Last month, CFC reported on how the hosts of the popular HGTV show, Fixer Uppers, came under fire from several national media outlets for attending a church that preaches the Biblical view of marriage as a union between one man and one woman. Many came to Chip and Joanna Gaines defense, calling the articles a “witch hunt,” but the Gaines didn’t immediately respond to the controversy.

But as the New Year started, Chip Gaines posted a kind-hearted response on the couple’s blog saying they “refuse to be baited into using [their] influence in a way that will further harm an already hurting world,” and pleaded with people to treat those with differing opinions with love and respect.

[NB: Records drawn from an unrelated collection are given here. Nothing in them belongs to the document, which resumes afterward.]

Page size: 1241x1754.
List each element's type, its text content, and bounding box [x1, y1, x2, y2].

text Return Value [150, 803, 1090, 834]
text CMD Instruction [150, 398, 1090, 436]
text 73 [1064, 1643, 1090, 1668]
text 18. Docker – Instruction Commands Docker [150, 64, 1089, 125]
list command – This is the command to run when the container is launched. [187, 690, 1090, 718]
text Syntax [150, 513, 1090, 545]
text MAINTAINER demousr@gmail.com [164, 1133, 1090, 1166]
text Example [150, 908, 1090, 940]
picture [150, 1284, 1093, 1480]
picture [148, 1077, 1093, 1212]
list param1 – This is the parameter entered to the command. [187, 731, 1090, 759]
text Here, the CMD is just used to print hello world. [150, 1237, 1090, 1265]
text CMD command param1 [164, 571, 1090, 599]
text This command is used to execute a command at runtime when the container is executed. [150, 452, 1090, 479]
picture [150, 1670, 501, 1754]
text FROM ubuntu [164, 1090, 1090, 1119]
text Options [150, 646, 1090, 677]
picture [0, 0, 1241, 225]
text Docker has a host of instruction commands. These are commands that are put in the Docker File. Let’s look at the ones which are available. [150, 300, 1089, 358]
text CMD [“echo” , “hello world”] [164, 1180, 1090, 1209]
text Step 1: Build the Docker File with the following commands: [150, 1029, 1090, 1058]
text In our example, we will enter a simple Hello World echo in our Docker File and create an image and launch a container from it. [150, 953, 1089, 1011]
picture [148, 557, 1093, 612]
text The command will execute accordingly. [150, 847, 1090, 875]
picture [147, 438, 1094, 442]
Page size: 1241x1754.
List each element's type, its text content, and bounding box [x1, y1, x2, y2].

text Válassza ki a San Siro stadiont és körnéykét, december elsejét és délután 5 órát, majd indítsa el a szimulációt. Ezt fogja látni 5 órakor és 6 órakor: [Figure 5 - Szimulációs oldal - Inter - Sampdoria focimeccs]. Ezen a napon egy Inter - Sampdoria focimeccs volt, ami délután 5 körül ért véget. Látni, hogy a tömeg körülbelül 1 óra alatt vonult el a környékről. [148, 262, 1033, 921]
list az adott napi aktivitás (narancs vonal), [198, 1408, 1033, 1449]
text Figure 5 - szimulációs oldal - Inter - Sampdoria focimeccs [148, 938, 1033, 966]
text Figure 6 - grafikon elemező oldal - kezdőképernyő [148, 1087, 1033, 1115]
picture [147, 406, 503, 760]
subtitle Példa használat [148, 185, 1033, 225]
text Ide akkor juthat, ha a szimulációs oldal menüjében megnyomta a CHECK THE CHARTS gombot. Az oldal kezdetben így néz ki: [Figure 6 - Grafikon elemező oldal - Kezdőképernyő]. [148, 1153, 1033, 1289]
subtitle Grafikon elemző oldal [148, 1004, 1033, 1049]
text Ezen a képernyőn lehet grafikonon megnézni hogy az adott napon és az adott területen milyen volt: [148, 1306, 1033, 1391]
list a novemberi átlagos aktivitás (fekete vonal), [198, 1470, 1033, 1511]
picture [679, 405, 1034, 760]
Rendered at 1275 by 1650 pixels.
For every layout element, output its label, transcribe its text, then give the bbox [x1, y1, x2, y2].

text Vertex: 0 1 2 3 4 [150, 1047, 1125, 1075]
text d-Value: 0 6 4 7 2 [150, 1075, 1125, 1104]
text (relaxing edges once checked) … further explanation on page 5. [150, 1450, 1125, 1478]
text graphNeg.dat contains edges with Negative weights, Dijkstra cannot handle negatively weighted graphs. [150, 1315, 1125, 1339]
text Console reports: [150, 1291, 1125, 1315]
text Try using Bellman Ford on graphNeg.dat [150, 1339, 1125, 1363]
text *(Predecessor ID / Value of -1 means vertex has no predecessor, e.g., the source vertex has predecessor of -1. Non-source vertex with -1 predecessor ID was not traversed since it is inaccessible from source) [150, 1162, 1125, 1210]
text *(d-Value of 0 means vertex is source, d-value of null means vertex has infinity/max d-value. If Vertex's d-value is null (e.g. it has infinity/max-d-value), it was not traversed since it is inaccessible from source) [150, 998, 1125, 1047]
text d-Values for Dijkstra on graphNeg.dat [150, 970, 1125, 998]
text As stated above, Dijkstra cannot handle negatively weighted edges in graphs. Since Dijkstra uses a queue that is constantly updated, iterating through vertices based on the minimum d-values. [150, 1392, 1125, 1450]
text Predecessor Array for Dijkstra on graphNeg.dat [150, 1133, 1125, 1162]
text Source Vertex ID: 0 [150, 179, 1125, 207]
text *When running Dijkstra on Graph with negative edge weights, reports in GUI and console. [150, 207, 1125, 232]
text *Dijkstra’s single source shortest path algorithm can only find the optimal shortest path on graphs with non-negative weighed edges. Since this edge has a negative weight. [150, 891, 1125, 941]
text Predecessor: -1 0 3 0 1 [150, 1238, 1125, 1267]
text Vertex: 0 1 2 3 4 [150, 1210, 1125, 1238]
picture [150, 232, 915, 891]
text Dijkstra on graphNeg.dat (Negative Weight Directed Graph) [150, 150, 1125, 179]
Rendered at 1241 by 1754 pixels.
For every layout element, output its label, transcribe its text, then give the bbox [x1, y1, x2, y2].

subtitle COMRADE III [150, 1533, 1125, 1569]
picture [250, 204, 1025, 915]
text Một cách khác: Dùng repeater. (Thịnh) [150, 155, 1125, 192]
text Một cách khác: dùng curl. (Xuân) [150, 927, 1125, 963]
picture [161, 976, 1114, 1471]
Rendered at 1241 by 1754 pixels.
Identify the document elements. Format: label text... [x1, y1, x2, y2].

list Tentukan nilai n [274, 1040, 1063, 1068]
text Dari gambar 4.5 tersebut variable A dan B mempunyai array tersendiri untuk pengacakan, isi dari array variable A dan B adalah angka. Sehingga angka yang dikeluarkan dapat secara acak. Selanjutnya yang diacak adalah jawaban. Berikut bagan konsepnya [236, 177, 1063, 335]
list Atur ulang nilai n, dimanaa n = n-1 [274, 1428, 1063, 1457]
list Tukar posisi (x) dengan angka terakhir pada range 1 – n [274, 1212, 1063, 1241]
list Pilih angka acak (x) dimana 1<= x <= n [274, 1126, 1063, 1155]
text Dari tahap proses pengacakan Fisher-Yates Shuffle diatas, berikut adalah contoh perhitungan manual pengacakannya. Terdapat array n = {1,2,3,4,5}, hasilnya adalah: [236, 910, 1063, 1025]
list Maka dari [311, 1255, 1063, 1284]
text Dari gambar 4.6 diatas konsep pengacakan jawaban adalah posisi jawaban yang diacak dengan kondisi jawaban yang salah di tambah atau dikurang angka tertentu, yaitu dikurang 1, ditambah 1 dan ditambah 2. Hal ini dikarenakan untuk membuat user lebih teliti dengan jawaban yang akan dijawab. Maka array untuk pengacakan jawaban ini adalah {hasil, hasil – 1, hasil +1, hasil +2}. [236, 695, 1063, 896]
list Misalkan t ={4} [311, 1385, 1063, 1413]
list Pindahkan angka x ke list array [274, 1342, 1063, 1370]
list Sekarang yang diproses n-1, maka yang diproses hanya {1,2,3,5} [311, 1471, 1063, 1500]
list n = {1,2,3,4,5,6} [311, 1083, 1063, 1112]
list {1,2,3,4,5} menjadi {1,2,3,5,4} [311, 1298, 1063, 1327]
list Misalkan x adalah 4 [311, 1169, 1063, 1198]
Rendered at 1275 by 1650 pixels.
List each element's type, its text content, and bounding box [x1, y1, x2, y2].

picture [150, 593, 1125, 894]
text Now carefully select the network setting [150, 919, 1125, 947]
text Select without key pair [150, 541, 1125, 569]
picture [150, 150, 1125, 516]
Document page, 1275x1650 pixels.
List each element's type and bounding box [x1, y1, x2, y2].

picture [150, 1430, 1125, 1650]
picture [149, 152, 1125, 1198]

“This past year has been tough. In my lifetime, I can’t recall humanity being more divided,” Gaines wrote. “Plenty of folks are sad and scared and angry and there are sound bites being fed to us that seem fueled by judgement, fear, and even hatred…. If there is any hope for all of us to move forward, to heal and to grow – we have got to learn to engage people who are different from us with dignity and with love. Joanna and I have personal convictions. One of them is this: we care about you for the simple fact that you are a person, our neighbor on planet earth. It’s not about what color your skin is, how much money you have in the bank, your political affiliation, sexual orientation, gender, nationality or faith. That’s all fascinating, but it cannot add or take away from the reality that we’re already pulling for you. We are not about to get in the nasty business of throwing stones at each other, don’t ask us to cause we won’t play that way.”

Gaines concluded the post calling on others to join them in “building bridges” with those they disagree. “We want to help initiate conversations between people that don’t think alike. Listen to me, we do not all have to agree with each other. Disagreement is not the same thing as hate, don’t believe that lie,” Gaines wrote. “Our family wants to fight for a world that knows how to lovingly disagree. We believe it starts when we operate from a position of love in all things.”

The Gaines’s post received praised from Christian organizations like Focus on the Family, who posted a blog stating that, “Chip’s words echo the heart of God toward humanity,” and from non-Christian publications, like Country Living, who called Chip’s message “inspirational.”

But the Gaines’s message still didn’t resonate with some of their harshest critics from LGBT community. One of those is the Executive Editor of The Huffington Post’s Queer Voices, Noah Michelson, who responded to the Gaines’s post by writing he wasn’t willing to agree to disagree on the issue of his sexuality.  

“The bottom line is: My humanity is not something you get to disagree with,” Michelson wrote. “You don’t get to tell me that I’m morally corrupt or sexually deviant or unworthy of the same rights that you enjoy and then look me in the face and tell me that you still love me. That’s nothing remotely close to resembling love.  

What those like Noah don’t realize is they don’t have a problem with the Gaines and their church as much as they have a problem with Jesus and the moral teachings of the Bible. Jesus came to the earth to preach love and acceptance, but he also came to save ALL of humanity from its moral corruption. That message of truth isn’t tolerated among a larger and larger segment of American society, as the Gaines have discovered. But their example of grace and love under pressure is an example to us all.